= Aspergum =

Brand of analgesic chewing gum

Aspergum is the United States trademark name for an analgesic chewing gum, whose active ingredient is aspirin. Aspergum is owned by Retrobrands USA LLC.

Aspergum contained 227 mg (3½ grains) of aspirin, and was available in cherry and orange flavors. This product was generally used for the analgesic, anti-inflammatory, and anti-pyretic properties of its active ingredient. The Aspergum trademark is currently owned by Insight Pharmaceuticals, the same company that produces the aspirin- and caffeine-based Anacin.

==History==
Medicated chewing gum containing aspirin was first sold in the United States in 1924. In December 1927, Frank M. Dillard and William C. Nalle formed the Dillard-Nalle company and sought U.S. trademark protection for Aspergum. Dillard-Nalle then began selling their Dellard's Aspergum in the United States in 1928. it was an early example of a functional gum – chewing gum as a drug delivery system.

It was significant in the recognition of aspirin's antithrombotic effect, when general practitioner Lawrence Craven reported in 1953 that patients who chewed Aspergum as an analgesic after tonsillectomy tended to bleed more easily. As a result of Dr. Craven's discovery through Aspergum in the 1950s, physicians themselves now often take low-dose aspirin to prevent heart attacks and strokes, and emergency rooms routinely give aspirin to patients who they suspect may be experiencing a heart attack.

In June 1993, Farmades spa of Rome, Italy began manufacturing Aspergum Confetti Gommosi Masticabili for sale in Italy.

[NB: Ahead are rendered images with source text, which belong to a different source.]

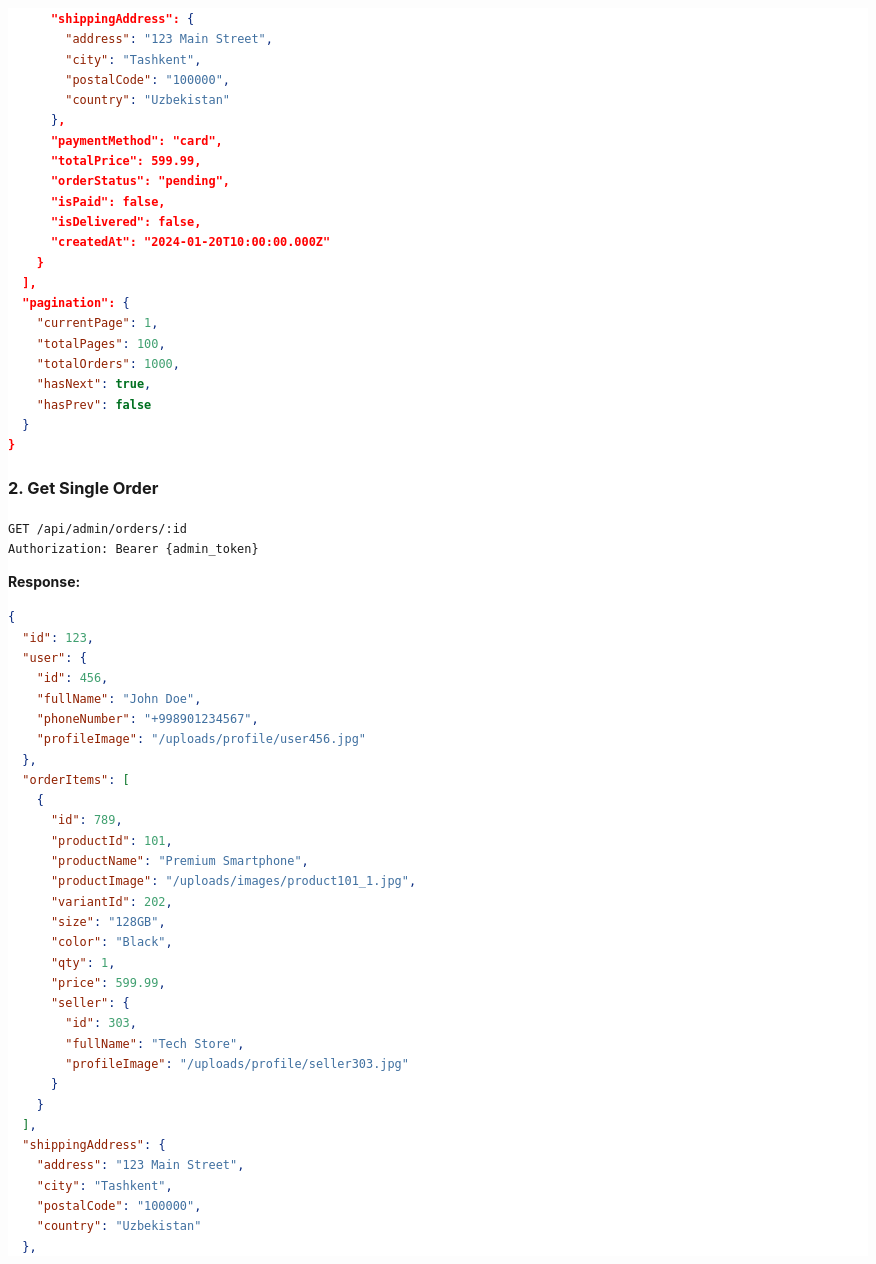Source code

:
```json
      "shippingAddress": {
        "address": "123 Main Street",
        "city": "Tashkent",
        "postalCode": "100000",
        "country": "Uzbekistan"
      },
      "paymentMethod": "card",
      "totalPrice": 599.99,
      "orderStatus": "pending",
      "isPaid": false,
      "isDelivered": false,
      "createdAt": "2024-01-20T10:00:00.000Z"
    }
  ],
  "pagination": {
    "currentPage": 1,
    "totalPages": 100,
    "totalOrders": 1000,
    "hasNext": true,
    "hasPrev": false
  }
}
```

### 2. Get Single Order
```http
GET /api/admin/orders/:id
Authorization: Bearer {admin_token}
```

**Response:**
```json
{
  "id": 123,
  "user": {
    "id": 456,
    "fullName": "John Doe",
    "phoneNumber": "+998901234567",
    "profileImage": "/uploads/profile/user456.jpg"
  },
  "orderItems": [
    {
      "id": 789,
      "productId": 101,
      "productName": "Premium Smartphone",
      "productImage": "/uploads/images/product101_1.jpg",
      "variantId": 202,
      "size": "128GB",
      "color": "Black",
      "qty": 1,
      "price": 599.99,
      "seller": {
        "id": 303,
        "fullName": "Tech Store",
        "profileImage": "/uploads/profile/seller303.jpg"
      }
    }
  ],
  "shippingAddress": {
    "address": "123 Main Street",
    "city": "Tashkent",
    "postalCode": "100000",
    "country": "Uzbekistan"
  },
```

People have adopted their own uses for the gum. For example, in her 1997 book Streisand, Academy Award-winning American singer Barbra Streisand relates a story of how she filled in the gap caused by the removal of two front teeth with Aspergum when she began her career.

In 1998, Gumtech announced that it was to produce Aspergum for Schering-Plough HealthCare Products.

Aspergum was discontinued in 2006. As of January 2016, Retrobrands USA LLC has obtained the trademark and plans to re-launch the brand.